Local GIN client - Useful recipes and short workflows

Contents

  1. Introduction
  2. Basic Recipes
  3. Versioning Recipes

Introduction

The purpose of this page is to provide quick and easy ways to perform common tasks using the GIN client (referred to here as recipes). It is assumed that you have a working version of the GIN client installed. See the GIN client setup guide if this is not the case. A basic knowledge of how GIN and the client works is also useful, since most of these commands assume you are in a situation where you have a repository with some files that you are working on.

Before using any of these commands, it is recommended that you read the Basic Workflow section in the GIN client Usage Guide.

Note that the commands and explanations on this page are not full tutorials for how the GIN client can be used. This page is not a replacement for the tutorials found on the GIN client Usage Guide They are meant as a quick reference for how to achieve common tasks. We refrain from going into too much detail on this page to allow you to quickly find the recipe you are looking for and use the commands without going into a full description of how each command works in all circumstances.

Common structure

Recipes generally follow the following format, though the numbering and sections aren't used explicitly:

  1. Context describes the state you may be in before executing the commands.
    Example: In a cloned repository with files you have changed or added.
  2. Goal describes what you want to achieve and what the recipe will accomplish.
    Example: To upload to the GIN server all the changes you made in the local directory.
  3. Command(s) is a command or list of commands that when executed will achieve the Goal.
    Example: gin upload <files>

Basic Recipes

Status of files

At any time, from a directory inside a repository, you can see the status of files using:

gin ls

Uploading all files

In a cloned repository with files that have been modified, added, or deleted. The working directory is the root of the repository. To upload all the changes that you made to the GIN server, from the top level directory of the repository run:

gin upload .

Uploading specific files

In a cloned repository with files that have been modified, added, or deleted. To upload the modifications made to some of the existing files and one of the new files, but not the changes made to all files, you can specify which files to upload by listing their names on the command line:

gin upload new_data.csv updated_figure.png paper_draft.pdf

Note: In this example, new_data.csv is a new file, updated_figure.png and paper_draft.pdf are files that are in the repository already and have been modified. Any added, removed, or modified files that are not listed on the command line are not uploaded nor are the changes recorded in the local repository.
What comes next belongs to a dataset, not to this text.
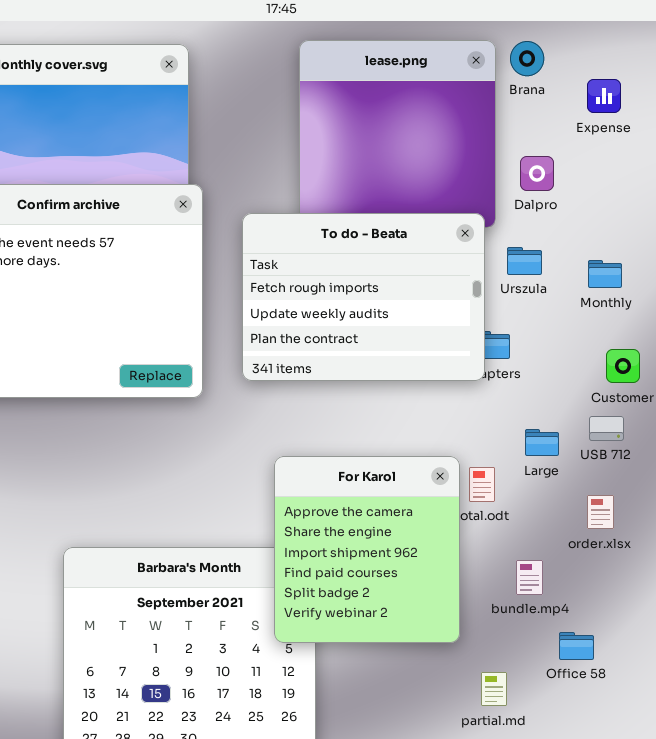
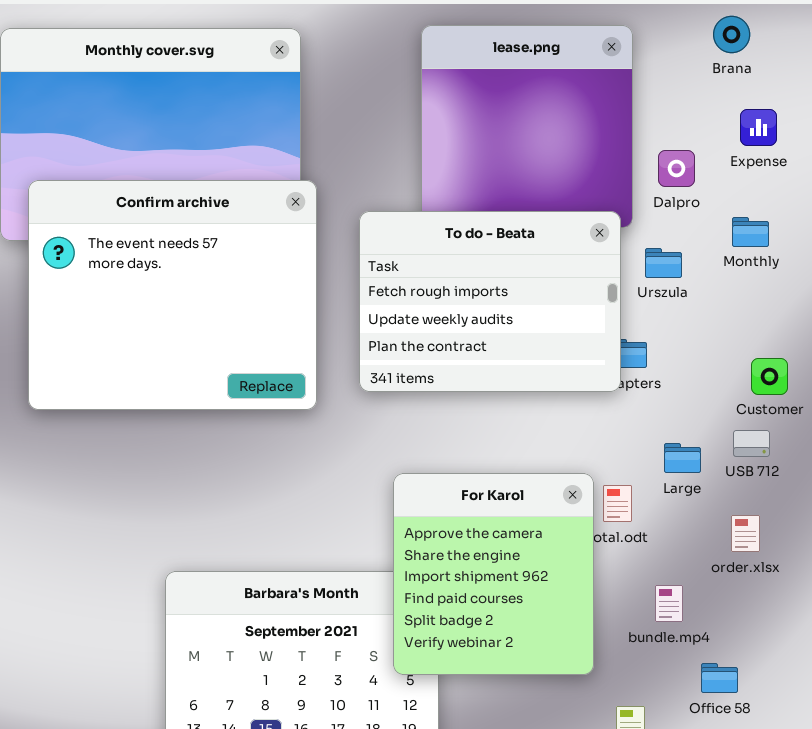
Brana: [510,41,544,76] -> [713,16,750,53], moved
Expense: [587,79,621,113] -> [740,109,777,146], moved
Monthly: [588,260,622,288] -> [732,217,769,247], moved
Uploading modified files (do not add new)

In a cloned repository with files that have been modified, added, or deleted. To upload the modifications made to all existing files without uploading new files or file deletions, modified files must first be committed so the modifications are picked up by the upload command:

gin ls

Look for modified files

gin commit <names of modified files>
gin upload

Record changes to local repository (no upload)

In a cloned or local-only repository with files that have been modified, added or deleted. To record all changes locally without uploading:

gin commit .

Upload previously recorded changes

In a cloned repository where multiple changes have been recorded but not yet uploaded. To upload all versions of files that have been recorded using commit, simply upload with no arguments:

gin upload

Download all the latest data

In a cloned repository with changes made to the server, either by yourself or by a collaborator. To download all changes and the content of annexed data:

gin download --content

—or—

gin download
gin get-content .

Versioning Recipes

Return to previous version of a file

In a repository with files that have multiple recorded versions. To replace a file called analysis_b.data with the previous version:

gin version analysis_b.data
> Type 2 at the prompt and hit [enter]

—or—

gin version --id "HEAD~1" analysis_b.data

Note: The latest recorded version of the file will be removed from the local directory, but will still be available using the version command again (it will become the new previous version). The first option shows a list of versions and asks which one you want to retrieve. Pressing 2 will be the previous version. 1 is the latest. If you use the second option (with --id "HEAD~1") it will skip the prompt and immediately retrieve the previous version of the file.

Retrieve old version of a single file

In a repository with files that have multiple recorded versions. To retrieve a file called analysis_b.data and place it in a new directory without affecting the current version:

gin version --copy-to "OldData" analysis_b.data
> Type 2 at the prompt and hit [enter]

—or—

gin version --id "HEAD~1" --copy-to "OldData" analysis_b.data

Note: The first option shows a list of versions and asks which one you want to retrieve. Pressing 2 will be the previous version. 1 is the latest. If you use the second option (with --id "HEAD~1") it will skip the prompt and immediately retrieve the previous version of the file.